**正文**
◇ ◇ ◇ ◇

这里W就是filter矩阵，tf.nn.conv2d是TensorFlow的卷积操作函数，其中几个参数包括：

strides表示每一次filter滑动的距离，它是一个四维向量，而且首位和末尾必定是1，[1, width, height, 1]。
padding有两种取值，VALID和SAME。
- valid是指不在输入矩阵周围填充为0，最后得到的欧普特的尺寸小于input
- same是指在输入矩阵周围填充为0，最后得到的output的尺寸和input一样

这里我们使用的是“VALID”，所以output的尺寸为[1, sequence_length - filter_size + 1, 1, 1]。

接下去是一层max-pooling，pooling很好理解，就是选出其中最大的一个，经过这一层的经过这一层的output尺寸为 [batch_size, 1, 1, num_filters]。

4、Dropout layer

这个比较好理解，就是为了防止过拟合，设置一个神经元激活的概率。每次在dropout层设置一定概率使部分神经元失效，每次失效的神经元都不一样，所以也可以认为是一种bagging的效果。

# dropout
with tf.name_scope('dropout'):
    self.h_drop = tf.nn.dropout(self.h_pool_flat, self.dropout_keep_prob)

5、scores and predictions

我们可以通过对上述得到的特征进行运算得到每个分类的分数score，并且可以通过softmax将score转化成概率分布，选取其中概率最大的一个作为最后的prediction

#score and prediction
with tf.name_scope("output"):
    W = tf.get_variable('W', shape=[num_filters_total, num_classes],
                        initializer = tf.contrib.layers.xavier_initializer())

◇ ◇ ◇ ◇

**所给材料**

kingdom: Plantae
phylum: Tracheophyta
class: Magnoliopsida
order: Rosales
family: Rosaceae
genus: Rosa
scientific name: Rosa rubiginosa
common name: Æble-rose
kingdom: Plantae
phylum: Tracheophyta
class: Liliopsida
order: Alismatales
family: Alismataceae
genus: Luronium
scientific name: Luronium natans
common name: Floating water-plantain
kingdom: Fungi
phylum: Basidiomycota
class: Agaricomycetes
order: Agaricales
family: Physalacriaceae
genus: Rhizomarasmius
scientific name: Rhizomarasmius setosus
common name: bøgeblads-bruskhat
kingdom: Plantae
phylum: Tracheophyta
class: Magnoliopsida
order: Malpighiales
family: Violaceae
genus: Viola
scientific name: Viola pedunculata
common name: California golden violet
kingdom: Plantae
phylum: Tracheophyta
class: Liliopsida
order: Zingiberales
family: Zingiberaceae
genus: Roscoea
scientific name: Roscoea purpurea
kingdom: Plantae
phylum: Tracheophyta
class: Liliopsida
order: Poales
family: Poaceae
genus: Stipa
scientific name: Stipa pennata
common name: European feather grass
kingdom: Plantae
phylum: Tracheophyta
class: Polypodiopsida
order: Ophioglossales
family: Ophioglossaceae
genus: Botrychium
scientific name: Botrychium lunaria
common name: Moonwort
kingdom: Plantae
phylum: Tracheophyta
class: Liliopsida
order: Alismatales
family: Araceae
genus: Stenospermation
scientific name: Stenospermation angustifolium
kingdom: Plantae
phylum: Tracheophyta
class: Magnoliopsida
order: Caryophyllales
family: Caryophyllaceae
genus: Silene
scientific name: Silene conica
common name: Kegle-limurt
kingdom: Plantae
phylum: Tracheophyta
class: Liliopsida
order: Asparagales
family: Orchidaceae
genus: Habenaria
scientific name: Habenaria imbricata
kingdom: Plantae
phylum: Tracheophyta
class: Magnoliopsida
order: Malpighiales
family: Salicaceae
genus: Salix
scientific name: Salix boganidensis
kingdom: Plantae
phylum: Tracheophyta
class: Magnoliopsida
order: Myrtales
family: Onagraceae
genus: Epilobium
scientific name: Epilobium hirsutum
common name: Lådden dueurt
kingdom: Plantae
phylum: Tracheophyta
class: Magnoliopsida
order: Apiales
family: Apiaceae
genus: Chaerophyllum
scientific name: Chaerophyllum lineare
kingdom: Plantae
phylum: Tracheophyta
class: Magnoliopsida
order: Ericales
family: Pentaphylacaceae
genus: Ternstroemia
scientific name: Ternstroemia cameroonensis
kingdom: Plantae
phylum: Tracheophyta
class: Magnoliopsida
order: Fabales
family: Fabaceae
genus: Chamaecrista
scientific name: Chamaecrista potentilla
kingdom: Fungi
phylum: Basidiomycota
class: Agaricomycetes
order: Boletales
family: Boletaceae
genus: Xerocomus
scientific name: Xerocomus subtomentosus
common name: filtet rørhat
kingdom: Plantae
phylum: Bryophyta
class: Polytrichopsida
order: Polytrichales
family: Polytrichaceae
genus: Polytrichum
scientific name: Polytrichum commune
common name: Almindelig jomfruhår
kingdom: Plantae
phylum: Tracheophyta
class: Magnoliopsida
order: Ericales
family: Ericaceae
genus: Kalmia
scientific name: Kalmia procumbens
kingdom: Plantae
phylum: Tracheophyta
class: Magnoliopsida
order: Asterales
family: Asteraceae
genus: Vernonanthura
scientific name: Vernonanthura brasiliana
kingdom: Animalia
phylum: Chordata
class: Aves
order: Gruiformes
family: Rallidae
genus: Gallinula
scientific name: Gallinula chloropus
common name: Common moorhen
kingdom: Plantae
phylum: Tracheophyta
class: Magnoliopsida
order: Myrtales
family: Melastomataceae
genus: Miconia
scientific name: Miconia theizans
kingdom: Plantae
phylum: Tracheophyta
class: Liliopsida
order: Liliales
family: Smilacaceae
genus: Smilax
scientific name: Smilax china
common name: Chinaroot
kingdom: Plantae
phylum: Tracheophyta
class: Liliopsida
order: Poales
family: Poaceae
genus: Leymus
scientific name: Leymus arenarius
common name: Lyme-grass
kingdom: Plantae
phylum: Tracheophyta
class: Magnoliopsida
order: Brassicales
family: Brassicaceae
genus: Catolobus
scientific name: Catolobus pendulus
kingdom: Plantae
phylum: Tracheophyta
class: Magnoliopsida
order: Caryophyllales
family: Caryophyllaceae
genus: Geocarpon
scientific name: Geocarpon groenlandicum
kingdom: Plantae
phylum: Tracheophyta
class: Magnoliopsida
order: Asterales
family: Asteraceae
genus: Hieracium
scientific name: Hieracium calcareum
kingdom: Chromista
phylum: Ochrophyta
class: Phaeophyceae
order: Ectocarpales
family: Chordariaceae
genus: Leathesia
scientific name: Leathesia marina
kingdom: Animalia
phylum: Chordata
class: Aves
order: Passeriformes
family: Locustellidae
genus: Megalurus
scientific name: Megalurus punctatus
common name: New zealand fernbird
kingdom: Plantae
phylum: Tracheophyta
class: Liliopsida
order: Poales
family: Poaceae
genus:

◇ ◇ ◇ ◇

**任务要求**
判断以下说法是否与正文相符，每项答"是"或"否"，并逐字引用正文中起决定作用的词句：(a) strides 的首位和末尾必定是1；(b) 正文中使用的 padding 取值是 SAME；(c) dropout 层每次失效的神经元都相同。 完成任务用不到这些记录。

**回答**
(a) 是：「首位和末尾必定是1」
(b) 否：「这里我们使用的是“VALID”」
(c) 否：「每次失效的神经元都不一样」